WHAT THE EXERCISE ASKS
Retype the entries line for line, beginning at the first line and stopping after the line that contains "businesses concentrated on".

Saved data entries:
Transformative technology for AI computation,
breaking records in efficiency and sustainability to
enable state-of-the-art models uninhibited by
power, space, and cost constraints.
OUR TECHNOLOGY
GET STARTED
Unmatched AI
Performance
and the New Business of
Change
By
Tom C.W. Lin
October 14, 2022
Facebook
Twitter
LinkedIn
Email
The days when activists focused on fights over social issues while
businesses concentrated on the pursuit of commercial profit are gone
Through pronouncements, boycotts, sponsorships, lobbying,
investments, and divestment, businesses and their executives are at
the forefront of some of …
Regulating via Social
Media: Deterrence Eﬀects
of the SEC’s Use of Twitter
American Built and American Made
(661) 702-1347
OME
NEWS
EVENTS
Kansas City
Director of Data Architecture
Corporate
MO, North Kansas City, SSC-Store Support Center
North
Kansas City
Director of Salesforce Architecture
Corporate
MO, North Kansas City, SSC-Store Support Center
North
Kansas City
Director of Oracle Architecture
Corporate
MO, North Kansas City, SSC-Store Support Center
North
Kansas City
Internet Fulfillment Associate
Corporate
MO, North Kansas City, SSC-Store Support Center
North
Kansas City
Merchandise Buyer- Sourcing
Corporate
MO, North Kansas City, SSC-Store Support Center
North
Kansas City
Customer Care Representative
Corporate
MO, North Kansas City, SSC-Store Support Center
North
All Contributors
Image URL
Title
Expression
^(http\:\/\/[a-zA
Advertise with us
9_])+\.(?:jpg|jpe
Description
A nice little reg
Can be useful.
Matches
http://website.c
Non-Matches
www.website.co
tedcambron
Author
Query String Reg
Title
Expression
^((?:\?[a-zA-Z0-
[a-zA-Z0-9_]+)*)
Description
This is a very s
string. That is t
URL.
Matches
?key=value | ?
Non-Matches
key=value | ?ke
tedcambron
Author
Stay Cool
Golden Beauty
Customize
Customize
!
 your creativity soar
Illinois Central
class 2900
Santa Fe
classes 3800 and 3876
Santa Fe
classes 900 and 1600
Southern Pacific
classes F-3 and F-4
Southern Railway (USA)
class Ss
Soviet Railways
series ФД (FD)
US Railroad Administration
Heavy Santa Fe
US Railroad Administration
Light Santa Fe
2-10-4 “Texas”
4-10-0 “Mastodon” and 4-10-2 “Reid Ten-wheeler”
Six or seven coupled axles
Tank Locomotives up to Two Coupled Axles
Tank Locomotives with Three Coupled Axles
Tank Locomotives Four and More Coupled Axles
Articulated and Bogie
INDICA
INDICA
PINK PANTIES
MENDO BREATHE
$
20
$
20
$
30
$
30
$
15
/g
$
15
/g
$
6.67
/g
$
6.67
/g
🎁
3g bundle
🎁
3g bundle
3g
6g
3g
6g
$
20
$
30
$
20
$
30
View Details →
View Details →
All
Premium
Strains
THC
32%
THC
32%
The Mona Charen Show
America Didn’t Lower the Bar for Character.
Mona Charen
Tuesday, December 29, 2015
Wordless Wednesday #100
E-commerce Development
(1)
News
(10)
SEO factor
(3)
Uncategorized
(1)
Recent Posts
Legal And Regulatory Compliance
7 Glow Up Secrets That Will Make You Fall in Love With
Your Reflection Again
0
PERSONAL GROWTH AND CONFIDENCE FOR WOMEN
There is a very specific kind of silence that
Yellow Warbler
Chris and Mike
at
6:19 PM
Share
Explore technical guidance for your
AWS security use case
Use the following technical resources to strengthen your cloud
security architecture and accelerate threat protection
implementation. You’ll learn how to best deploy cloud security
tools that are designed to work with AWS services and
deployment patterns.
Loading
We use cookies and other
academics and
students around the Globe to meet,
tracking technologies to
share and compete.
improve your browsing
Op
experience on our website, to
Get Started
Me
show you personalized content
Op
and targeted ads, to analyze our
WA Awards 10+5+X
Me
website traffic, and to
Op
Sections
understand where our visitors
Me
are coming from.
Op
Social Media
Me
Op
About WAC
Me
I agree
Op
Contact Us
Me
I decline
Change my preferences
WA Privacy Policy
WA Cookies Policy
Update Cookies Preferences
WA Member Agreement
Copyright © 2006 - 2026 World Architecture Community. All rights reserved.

SOLVED EXERCISE
Transformative technology for AI computation,
breaking records in efficiency and sustainability to
enable state-of-the-art models uninhibited by
power, space, and cost constraints.
OUR TECHNOLOGY
GET STARTED
Unmatched AI
Performance
and the New Business of
Change
By
Tom C.W. Lin
October 14, 2022
Facebook
Twitter
LinkedIn
Email
The days when activists focused on fights over social issues while
businesses concentrated on the pursuit of commercial profit are gone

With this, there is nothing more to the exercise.